According to London-based think tank Carbon Tracker, the value of fossil fuel companies will plummet from $39 trillion to just $14 trillion by 2050. That decline could trigger a new financial crisis unless regulators act, the report says.
“Technological innovation and policy support is driving peak fossil fuel demand in sector after sector, and country after country, and the covid-19 pandemic has accelerated this,” Kingsmill Bond, analyst and co-author, says.
“We may now have seen peak fossil fuel demand as a whole,” he notes.
Fossil fuel companies are currently worth $18 trillion in listed equity, making up a quarter of the total value of global equity markets, according to Carbon Tracker’s estimates.
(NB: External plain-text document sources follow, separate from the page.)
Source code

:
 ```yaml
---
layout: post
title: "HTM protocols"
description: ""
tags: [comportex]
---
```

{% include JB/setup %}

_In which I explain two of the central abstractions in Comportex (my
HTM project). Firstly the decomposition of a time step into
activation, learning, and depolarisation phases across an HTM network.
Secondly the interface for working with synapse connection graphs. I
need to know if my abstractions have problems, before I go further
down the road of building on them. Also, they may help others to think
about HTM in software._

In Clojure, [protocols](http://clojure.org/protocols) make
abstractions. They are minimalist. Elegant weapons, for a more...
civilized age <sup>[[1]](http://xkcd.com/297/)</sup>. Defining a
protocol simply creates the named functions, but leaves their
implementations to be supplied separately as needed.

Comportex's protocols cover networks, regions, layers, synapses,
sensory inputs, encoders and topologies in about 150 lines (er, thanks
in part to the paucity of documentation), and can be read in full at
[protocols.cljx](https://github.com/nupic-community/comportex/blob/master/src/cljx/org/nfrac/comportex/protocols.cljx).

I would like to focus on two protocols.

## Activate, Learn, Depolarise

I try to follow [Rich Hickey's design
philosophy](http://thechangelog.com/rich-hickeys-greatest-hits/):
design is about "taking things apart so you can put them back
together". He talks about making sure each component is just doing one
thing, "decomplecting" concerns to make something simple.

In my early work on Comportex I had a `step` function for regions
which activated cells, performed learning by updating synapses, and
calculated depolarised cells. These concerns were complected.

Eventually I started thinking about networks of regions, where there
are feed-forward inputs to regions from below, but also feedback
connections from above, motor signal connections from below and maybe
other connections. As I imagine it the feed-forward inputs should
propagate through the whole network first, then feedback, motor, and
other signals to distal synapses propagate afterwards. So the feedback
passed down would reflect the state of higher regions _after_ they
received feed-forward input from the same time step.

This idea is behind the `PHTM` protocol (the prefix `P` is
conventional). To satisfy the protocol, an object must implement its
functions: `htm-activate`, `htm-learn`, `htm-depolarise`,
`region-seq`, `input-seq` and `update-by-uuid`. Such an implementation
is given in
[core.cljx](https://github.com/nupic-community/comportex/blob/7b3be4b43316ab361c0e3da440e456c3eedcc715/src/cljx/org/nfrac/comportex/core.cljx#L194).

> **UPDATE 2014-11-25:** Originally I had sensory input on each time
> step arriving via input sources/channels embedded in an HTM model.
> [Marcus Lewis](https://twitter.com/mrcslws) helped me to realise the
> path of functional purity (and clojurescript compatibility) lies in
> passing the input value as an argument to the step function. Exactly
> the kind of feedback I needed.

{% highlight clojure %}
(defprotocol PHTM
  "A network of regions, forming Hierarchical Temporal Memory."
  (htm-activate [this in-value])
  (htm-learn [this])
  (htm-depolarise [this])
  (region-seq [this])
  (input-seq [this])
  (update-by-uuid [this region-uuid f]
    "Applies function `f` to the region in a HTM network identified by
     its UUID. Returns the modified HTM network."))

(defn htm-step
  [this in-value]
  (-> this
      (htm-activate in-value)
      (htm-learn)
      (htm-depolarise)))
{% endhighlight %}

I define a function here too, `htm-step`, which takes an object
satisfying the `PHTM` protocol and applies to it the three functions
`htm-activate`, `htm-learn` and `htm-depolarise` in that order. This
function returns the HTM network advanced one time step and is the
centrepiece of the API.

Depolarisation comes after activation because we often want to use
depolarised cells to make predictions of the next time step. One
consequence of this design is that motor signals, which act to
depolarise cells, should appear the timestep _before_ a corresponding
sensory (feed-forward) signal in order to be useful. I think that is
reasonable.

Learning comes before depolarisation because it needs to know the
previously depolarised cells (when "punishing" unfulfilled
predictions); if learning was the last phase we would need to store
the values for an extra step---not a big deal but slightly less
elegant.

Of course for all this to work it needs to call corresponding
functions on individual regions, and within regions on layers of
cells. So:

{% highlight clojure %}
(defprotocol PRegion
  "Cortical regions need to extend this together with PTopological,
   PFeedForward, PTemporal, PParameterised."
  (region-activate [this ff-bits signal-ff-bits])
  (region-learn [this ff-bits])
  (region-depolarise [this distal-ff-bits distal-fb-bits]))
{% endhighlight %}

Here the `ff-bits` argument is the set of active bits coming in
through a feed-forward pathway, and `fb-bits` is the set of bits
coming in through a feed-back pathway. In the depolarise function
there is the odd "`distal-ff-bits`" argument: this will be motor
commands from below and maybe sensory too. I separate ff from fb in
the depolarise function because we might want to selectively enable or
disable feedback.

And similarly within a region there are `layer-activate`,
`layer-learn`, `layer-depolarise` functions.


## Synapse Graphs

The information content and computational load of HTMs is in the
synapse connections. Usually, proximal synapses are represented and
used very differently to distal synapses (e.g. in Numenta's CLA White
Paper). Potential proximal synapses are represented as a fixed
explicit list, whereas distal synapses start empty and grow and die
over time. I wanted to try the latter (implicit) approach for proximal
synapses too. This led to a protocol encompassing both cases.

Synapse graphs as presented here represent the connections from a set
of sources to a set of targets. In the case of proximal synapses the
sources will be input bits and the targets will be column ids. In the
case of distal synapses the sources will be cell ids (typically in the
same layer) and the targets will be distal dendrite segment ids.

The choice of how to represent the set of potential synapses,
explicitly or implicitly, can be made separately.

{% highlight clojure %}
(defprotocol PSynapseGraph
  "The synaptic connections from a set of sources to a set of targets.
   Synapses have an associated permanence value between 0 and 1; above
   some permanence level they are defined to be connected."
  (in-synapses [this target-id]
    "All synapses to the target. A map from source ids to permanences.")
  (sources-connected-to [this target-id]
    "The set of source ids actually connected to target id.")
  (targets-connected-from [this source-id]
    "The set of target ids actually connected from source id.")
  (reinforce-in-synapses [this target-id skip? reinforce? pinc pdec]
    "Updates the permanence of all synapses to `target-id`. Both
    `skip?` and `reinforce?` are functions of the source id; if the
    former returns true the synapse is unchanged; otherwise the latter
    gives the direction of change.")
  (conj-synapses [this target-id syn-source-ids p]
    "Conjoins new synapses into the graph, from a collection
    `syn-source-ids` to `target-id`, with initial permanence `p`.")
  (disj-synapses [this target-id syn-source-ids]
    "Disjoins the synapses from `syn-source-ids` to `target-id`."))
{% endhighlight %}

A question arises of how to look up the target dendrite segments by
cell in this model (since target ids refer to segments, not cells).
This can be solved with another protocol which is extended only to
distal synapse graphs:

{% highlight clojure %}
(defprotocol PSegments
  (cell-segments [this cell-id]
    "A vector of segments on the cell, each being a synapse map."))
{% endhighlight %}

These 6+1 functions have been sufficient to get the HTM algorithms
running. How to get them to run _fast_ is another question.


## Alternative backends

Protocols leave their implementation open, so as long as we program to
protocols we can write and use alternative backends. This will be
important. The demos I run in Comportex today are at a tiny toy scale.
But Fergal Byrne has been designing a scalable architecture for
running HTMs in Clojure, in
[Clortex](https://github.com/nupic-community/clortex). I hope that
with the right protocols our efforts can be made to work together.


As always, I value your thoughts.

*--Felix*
They account for $8 trillion of corporate bonds, more than half the non-financial corporate bond market.
Unlisted debt — mostly owed to banks — could be four times greater, reaching almost $32 trillion, the study suggests.
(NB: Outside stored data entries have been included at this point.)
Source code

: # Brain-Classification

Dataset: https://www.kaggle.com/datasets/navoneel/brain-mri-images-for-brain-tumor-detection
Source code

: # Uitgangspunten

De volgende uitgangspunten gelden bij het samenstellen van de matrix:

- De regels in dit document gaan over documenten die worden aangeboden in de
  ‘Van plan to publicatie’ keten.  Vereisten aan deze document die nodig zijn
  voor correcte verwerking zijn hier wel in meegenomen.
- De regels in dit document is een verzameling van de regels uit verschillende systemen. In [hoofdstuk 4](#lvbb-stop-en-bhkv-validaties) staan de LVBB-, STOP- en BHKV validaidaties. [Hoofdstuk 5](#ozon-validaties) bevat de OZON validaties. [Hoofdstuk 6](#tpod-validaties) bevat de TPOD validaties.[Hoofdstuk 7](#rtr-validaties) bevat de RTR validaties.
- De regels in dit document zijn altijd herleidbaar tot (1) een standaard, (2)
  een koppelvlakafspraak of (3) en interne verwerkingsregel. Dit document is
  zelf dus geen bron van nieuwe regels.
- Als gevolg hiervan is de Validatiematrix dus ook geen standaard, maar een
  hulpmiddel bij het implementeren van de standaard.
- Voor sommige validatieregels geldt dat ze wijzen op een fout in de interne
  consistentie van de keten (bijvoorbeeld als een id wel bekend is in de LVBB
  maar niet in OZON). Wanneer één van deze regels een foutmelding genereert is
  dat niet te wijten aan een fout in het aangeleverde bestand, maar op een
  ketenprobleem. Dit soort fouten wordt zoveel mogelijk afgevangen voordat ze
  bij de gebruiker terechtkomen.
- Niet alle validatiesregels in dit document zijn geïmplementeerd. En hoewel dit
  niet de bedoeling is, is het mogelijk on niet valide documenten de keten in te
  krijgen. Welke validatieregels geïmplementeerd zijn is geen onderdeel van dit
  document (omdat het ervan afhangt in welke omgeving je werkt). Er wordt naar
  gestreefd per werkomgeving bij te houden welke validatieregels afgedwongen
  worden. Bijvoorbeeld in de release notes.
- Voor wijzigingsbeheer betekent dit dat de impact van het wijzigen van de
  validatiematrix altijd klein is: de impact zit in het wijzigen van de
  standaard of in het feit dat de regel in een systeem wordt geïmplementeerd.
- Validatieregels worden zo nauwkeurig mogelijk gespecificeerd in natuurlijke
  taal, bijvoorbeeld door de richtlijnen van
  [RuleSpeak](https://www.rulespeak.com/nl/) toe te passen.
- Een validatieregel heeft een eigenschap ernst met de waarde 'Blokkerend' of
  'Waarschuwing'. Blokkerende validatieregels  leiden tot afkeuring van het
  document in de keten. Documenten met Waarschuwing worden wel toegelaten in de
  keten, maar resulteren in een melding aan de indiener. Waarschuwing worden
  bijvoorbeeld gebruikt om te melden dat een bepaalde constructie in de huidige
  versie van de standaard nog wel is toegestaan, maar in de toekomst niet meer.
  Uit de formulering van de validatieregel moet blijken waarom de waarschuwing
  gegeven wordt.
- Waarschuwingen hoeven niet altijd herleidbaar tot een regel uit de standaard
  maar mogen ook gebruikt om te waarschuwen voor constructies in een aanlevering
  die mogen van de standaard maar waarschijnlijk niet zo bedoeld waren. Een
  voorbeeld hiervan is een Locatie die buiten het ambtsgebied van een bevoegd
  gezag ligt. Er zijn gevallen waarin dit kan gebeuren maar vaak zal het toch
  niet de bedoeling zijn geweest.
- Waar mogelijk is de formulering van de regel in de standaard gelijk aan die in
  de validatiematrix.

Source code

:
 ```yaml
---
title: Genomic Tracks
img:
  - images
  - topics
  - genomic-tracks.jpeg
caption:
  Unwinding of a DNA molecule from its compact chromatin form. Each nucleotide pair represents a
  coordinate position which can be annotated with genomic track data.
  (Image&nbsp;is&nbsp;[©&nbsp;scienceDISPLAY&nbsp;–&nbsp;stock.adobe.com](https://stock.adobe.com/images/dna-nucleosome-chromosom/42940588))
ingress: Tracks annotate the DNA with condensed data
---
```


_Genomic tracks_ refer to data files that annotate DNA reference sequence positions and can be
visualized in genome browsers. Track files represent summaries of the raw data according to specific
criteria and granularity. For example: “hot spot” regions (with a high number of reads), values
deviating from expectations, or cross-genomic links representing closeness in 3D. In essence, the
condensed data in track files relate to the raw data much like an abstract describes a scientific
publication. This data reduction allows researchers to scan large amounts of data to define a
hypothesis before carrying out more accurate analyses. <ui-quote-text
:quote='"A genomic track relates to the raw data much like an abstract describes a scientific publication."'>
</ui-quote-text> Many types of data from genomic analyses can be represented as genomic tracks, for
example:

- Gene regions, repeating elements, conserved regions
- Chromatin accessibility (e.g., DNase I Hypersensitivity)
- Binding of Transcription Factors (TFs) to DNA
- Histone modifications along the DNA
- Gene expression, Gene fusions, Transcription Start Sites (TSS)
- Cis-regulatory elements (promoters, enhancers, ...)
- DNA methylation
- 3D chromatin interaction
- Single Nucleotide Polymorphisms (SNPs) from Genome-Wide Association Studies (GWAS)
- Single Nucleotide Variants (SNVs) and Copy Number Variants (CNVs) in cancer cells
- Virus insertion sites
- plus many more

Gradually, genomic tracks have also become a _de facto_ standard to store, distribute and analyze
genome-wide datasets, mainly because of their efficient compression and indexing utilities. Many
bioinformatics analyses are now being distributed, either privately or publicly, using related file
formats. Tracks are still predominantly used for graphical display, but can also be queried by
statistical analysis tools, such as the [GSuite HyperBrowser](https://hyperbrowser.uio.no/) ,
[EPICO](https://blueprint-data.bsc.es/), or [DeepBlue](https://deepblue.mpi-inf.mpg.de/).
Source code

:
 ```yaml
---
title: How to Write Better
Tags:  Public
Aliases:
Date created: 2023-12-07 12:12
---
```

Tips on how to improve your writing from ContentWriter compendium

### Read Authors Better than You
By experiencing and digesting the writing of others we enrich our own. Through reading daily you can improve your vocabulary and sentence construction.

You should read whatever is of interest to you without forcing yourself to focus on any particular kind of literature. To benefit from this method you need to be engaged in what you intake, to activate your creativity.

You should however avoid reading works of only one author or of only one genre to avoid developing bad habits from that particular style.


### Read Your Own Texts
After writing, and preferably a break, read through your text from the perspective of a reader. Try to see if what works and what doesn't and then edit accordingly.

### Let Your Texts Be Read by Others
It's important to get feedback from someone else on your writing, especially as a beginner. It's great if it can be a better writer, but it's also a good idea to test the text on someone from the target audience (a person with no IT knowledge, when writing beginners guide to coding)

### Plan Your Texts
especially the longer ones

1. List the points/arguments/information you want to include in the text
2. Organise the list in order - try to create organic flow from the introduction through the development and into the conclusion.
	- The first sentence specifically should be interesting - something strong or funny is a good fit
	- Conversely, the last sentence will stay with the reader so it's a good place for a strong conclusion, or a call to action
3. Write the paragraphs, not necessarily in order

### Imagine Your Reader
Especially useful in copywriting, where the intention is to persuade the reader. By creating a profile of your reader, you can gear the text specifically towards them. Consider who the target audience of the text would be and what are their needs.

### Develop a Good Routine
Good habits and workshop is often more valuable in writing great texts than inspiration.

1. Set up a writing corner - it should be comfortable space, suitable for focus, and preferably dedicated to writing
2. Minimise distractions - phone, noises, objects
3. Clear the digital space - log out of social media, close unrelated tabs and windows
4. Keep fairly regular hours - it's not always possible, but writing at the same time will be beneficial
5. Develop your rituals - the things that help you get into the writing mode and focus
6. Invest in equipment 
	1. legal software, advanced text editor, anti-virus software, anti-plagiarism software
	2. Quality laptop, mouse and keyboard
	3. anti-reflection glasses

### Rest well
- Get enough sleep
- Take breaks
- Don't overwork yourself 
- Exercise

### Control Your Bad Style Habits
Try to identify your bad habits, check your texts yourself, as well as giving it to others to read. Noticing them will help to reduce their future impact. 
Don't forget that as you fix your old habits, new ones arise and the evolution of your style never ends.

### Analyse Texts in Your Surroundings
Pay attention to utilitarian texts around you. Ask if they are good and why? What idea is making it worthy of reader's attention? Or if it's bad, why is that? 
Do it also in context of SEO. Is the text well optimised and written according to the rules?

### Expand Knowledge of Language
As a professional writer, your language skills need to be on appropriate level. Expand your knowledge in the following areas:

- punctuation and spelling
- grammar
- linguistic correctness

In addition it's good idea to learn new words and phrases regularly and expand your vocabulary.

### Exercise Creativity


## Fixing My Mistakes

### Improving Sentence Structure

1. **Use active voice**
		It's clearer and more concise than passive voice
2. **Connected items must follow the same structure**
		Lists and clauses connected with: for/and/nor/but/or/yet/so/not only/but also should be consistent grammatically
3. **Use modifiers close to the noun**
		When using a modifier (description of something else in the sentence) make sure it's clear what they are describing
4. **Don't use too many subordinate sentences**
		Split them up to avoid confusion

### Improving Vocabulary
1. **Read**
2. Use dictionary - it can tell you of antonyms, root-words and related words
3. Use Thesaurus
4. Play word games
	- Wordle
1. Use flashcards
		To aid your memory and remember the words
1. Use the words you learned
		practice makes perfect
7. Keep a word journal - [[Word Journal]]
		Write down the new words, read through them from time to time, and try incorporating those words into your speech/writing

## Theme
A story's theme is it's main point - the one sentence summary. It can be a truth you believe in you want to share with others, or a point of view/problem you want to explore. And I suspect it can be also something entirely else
With the global economy increasingly vulnerable to disruptions, regulators must ensure that companies properly account for the likely impact of the 2015 Paris climate accord on their future profitability, the report says.
Many companies would be forced to write off assets, cancel investments, or file for bankruptcy.
Even firms that remain profitable will make far less money than before, the study says.
“Now is the time to plan an orderly wind-down of fossil fuel assets and manage the impact on the global economy rather than try to sustain the unsustainable,” it notes.
Carbon Tracker analysts modelled three scenarios to illustrate the impact of the energy transition on global fossil fuel value based on annual fossil fuel rent as a proportion of global GDP and a discount rate reflecting risk and demand.
The study also warns that a collapse in fossil fuel profits could threaten global security, further destabilizing petro-states — those whose economies rely on oil export income, such as Saudi Arabia, Russia, Iraq, Iran and Venezuela.
It comes on the heels of a report suggesting that renewable power generated by new solar and wind farms would cost less than electricity produced by most of the world’s existing coal power plants in 2021.
According to the International Renewable Energy Agency (IRENA) 1,200GW of coal-fired electricity could have higher operating costs than the average cost of new utility-scale solar. Such figure sits at $0.039/kWh, roughly a tenth of the 2010 level, BMO analyst Colin Hamilton said in a note to investors.
“We expect an acceleration of renewable energy builds, both corporate and government-funded, over the coming years driven both by regulations and economics,” Hamilton wrote.
According to the analyst, the view supports expectations of an increase in copper and silver demand, and will likely create the next battle in terms of solar conversion technology.